Kyan Red-axe had died for this sword. Piper had died for it, too. Realgar’s men would have searched for the mage. They would have seen the cairn. I shouldn’t have built it, he thought. He shook his head. No, the Theiwar would have found Piper’s body sooner or later. By the carrion crows. Stanach shuddered.

Do what you have to do. It was the last thing Piper had said to him. I’m doing it, Stanach thought.

It was what he’d planned all along. Find Piper, take the sword, and get back to Hornfel. Now, by taking the sword, he would be leaving his companions to their deaths if the Theiwar caught up with them. Stanach looked down at Kelida. Her heart was so simple to read! He wondered when she would realize that she had fallen in love with the half-drunk ranger who had given her his sword.

When she knows that he’s dead, his mind’s voice whispered. She’ll know it when she finally knows that he’s dead.

Stanach looked at the Kingsword in his hands. He would happily have taken the sword that first night in Qualinesti. He would gladly have left her, Tyorl, and Lavim behind in the forest and made his own way to Thorbardin. Because he couldn’t do that, he did the next best thing: he’d given Kelida a reason to carry Stormblade to Thorbardin. He’d given her a dead man to love.

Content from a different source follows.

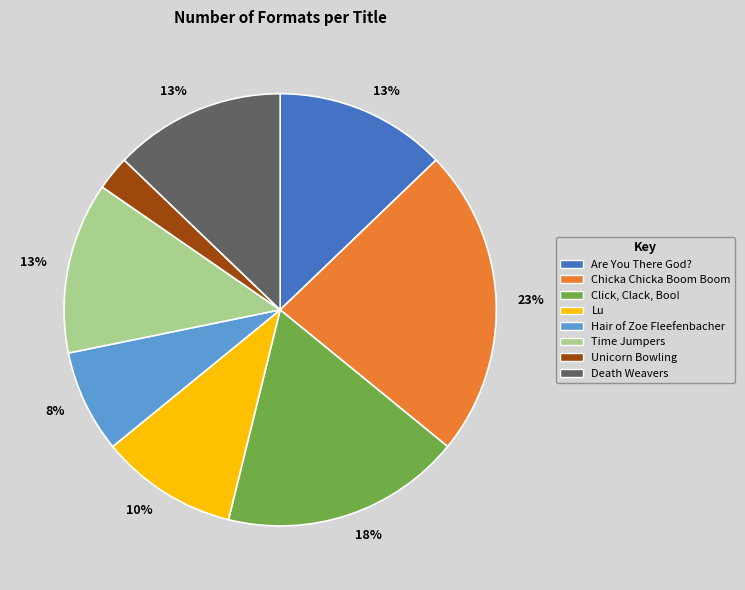

To the nearest percent, what is the average slice percentage?

12%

I’m sorry, she’d said as he sat mourning for Piper. She’d stayed with him for a long time, her hand on his, warm and silently telling him that, for this moment at least, he was not alone. The comfort she offered had been as simple as a kinswoman’s, a sister’s silent understanding. Knowing that he ought to leave now, make off into the forest with the Kingsword and hope that he could buy time by leaving these three to the Theiwar, Stanach knelt and slipped Stormblade into the scabbard again.

Aye, Stanach thought, you understand, don’t you? You’ve lost kin and friends. You understand, lyt chwaer, little sister.

He tied the peace strings, two leather thongs on each side of the sheath, and silently rose to wake Tyorl.